3rd Party Libraries: Your Next Data Breach Nightmare

Prashant Mahajan
July 13, 2022

A little over a week ago, the security researchers at ReversingLabs uncovered an attack where they discovered a bunch of malicious Javascript libraries offered via an NPM package manager that were stealing personal data. These malicious libraries had similar names and employed an interface similar to official libraries which made the developers unintentionally use them in their products. The obfuscated code in the libraries made it impossible to understand how they functioned. The libraries were stealing and sending data from the user forms to their domain. There were thousands of downloads of these malicious libraries.

Package Manager ( i.e. "play store" for third-party libraries ) hosting malicious libraries

Wait, isn't this a supply chain attack? How does it relate to privacy?

Malicious 3rd Party Libraries stealing user data

This attack shows that hackers increasingly use supply chain attacks to steal sensitive data. SolarWinds hack, one of the biggest supply chain attacks of the 21st century, impacted 18,000 customers. Most supply-side attacks aim at gaining access to data - predominantly customer data, including personal data and intellectual property. It's a privacy threat disguised as a supply chain issue.

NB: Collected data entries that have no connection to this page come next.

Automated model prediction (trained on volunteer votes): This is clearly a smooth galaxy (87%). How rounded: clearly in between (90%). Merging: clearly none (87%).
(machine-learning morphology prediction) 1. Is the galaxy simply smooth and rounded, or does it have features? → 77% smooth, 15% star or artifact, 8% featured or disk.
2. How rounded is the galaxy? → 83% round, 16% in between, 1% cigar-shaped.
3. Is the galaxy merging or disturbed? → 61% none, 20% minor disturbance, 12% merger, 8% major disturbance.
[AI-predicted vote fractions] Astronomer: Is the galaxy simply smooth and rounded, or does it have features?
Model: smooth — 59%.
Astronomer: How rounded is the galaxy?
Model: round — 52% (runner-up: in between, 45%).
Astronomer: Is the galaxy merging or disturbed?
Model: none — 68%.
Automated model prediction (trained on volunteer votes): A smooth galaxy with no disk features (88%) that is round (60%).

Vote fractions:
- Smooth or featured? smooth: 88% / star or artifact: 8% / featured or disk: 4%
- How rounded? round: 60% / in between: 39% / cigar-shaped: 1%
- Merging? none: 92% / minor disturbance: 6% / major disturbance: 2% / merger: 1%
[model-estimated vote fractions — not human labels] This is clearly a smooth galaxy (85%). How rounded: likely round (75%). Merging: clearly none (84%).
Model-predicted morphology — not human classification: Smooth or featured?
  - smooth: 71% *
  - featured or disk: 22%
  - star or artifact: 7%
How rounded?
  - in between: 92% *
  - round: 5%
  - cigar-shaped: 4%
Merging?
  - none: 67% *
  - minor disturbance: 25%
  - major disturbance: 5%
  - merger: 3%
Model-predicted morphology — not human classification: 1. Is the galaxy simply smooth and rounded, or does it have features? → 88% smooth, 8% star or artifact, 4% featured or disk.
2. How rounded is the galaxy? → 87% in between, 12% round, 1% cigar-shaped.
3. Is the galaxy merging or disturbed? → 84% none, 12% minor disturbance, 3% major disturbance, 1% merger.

Currently, privacy teams operate outside the engineering walls. The data protection team works on the controls for data discovery, cataloging, access control, etc., on the right-hand side of the development cycle once the data has been collected and processed. These teams have zero visibility into the software development life cycle. They are unaware that third-party libraries freely chosen by developers can pose significant privacy risks. There is a need to bring visibility into third-party usages and data flows.

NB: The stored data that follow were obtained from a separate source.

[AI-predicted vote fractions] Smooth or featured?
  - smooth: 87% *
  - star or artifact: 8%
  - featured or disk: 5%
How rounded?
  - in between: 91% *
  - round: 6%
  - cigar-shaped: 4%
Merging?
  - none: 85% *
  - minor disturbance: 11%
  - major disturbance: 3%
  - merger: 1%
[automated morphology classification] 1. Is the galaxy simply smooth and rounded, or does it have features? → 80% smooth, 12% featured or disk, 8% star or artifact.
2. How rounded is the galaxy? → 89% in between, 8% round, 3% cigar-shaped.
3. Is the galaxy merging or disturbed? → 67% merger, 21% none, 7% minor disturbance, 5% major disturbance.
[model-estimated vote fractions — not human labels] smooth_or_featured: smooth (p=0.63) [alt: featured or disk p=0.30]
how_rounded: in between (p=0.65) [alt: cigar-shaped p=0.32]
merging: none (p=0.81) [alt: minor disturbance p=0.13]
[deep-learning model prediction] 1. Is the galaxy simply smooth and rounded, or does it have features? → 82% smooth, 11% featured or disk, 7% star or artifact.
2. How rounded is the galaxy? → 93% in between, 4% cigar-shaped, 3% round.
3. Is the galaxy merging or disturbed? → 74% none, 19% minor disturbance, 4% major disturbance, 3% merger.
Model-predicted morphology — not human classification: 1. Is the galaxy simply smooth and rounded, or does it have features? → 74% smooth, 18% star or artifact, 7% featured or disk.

Below are the three reasons why Privacy and Data Protection Teams should care about the third-party libraries used by developers:

  1. Compromising customer's data through accidental use of the malicious libraries
    As we saw above, developers can use malicious or unauthorized libraries that could lead to data breaches. Customer data, including sensitive, personal data, is often the primary target of these attacks. There is a significant risk of compromising your customer's data.
  2. Attracting fines for the incompatible usage of the personal data
    Sharing data with third parties may lead to incompatible usage of the personal data, which is not mentioned in your Privacy Policies or Data Processing Agreements. For example, a leading period and fertility-tracking company was fined by FTC because in their privacy policy they promised health data will not be shared with any third party, in reality health events were flowing to Google and Facebook SDKs. Until privacy teams can enforce personal data usage policies at a code level, such fines will continue to repeat.
  3. Inaccurate & out of date Data maps and Article 30 Reports
    Development teams have heterogenous tech stacks with thousands of third-party libraries. Developers continue to integrate and share data with third parties. It is challenging to keep manually generated Data maps and Article 30 reports up-to-date due to the velocity of the Development teams, resulting in inaccurate and stale reports.

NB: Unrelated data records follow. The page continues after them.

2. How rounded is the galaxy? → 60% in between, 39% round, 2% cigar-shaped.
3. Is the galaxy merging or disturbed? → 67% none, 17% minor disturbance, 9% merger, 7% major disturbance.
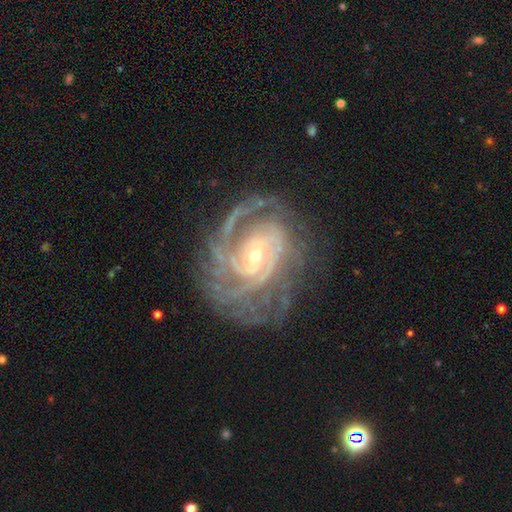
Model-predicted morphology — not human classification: smooth-or-featured: featured or disk: 91% | star or artifact: 5% | smooth: 3%
  disk-edge-on: no: 98% | yes: 2%
    bar: no: 47% | weak: 37% | strong: 15%
    has-spiral-arms: yes: 98% | no: 2%
      spiral-winding: tight: 64% | medium: 30% | loose: 6%
      spiral-arm-count: 2: 24% | 3: 22% | can't tell: 22% | 4: 14% | more than 4: 10% | 1: 8%
    bulge-size: small: 62% | moderate: 35% | large: 2% | none: 1% | dominant: 1%
  merging: none: 69% | minor disturbance: 18% | major disturbance: 11% | merger: 2%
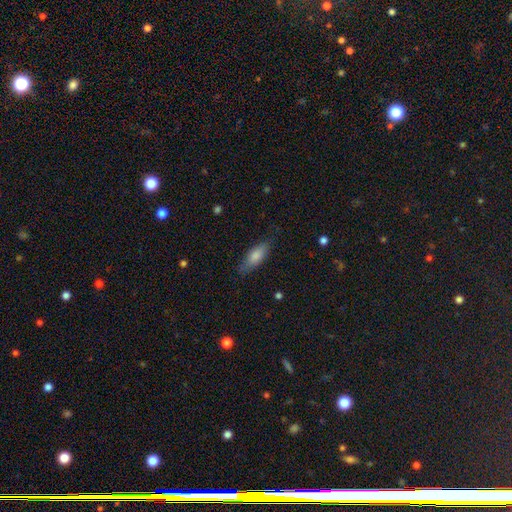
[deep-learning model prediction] Q: Smooth or featured?
A: smooth (81%); runner-up: featured or disk (13%)
Q: How rounded?
A: in between (67%); runner-up: cigar-shaped (31%)
Q: Merging?
A: none (78%); runner-up: minor disturbance (16%)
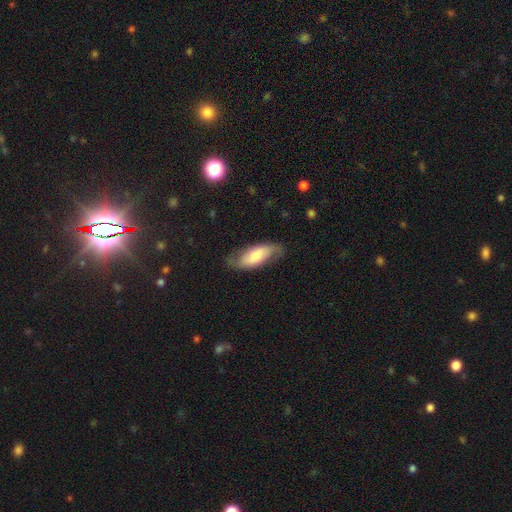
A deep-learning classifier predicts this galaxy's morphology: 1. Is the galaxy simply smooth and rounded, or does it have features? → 52% smooth, 42% featured or disk, 6% star or artifact.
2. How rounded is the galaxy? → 80% in between, 18% cigar-shaped, 3% round.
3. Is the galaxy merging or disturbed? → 67% none, 24% minor disturbance, 7% major disturbance, 1% merger.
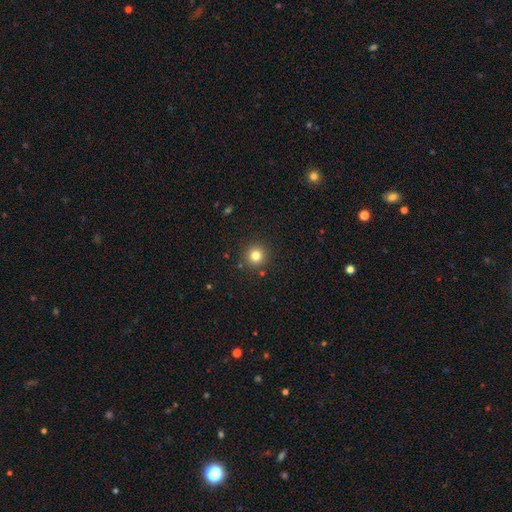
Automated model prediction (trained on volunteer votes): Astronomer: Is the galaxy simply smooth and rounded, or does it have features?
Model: smooth — 80%.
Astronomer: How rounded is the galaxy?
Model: round — 94%.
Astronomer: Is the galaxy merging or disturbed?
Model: none — 90%.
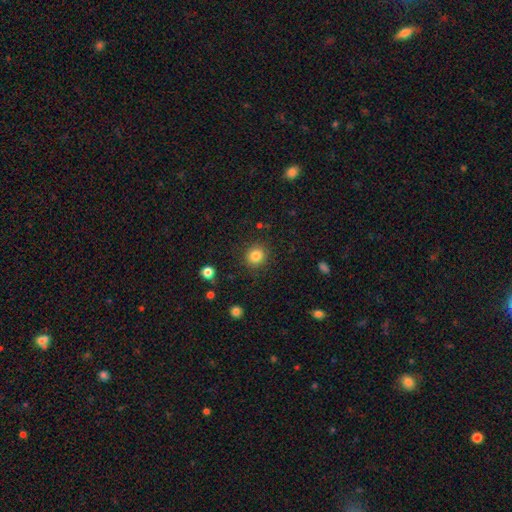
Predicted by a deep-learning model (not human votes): Smooth or featured? smooth (83%)
How rounded? round (87%)
Merging? none (89%)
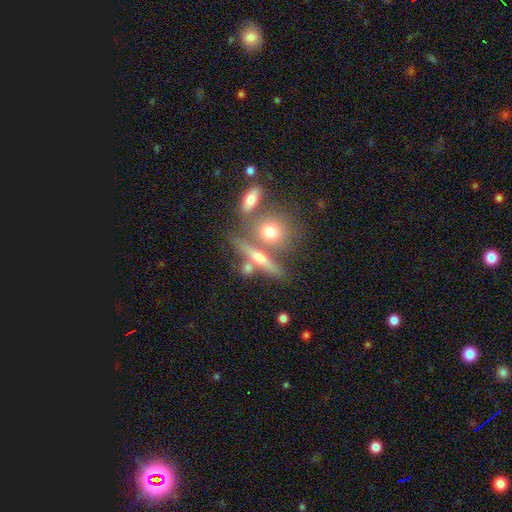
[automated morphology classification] This is possibly a featured or disk galaxy (47%). Merging: possibly none (58%).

Privacy and Data Protection Teams must embrace a proactive approach to identify and mitigate the risks. The data vulnerabilities and non-compliance often result from how applications are developed. Privacy Code Scans allow privacy teams to identify data flows, enforce privacy policies in code & provide guidance to developers on privacy issues as they are building products & applications. With this approach, privacy teams can take a proactive approach & Shift Privacy Left where the cost of fixing privacy issues is less & there are no privacy breaches!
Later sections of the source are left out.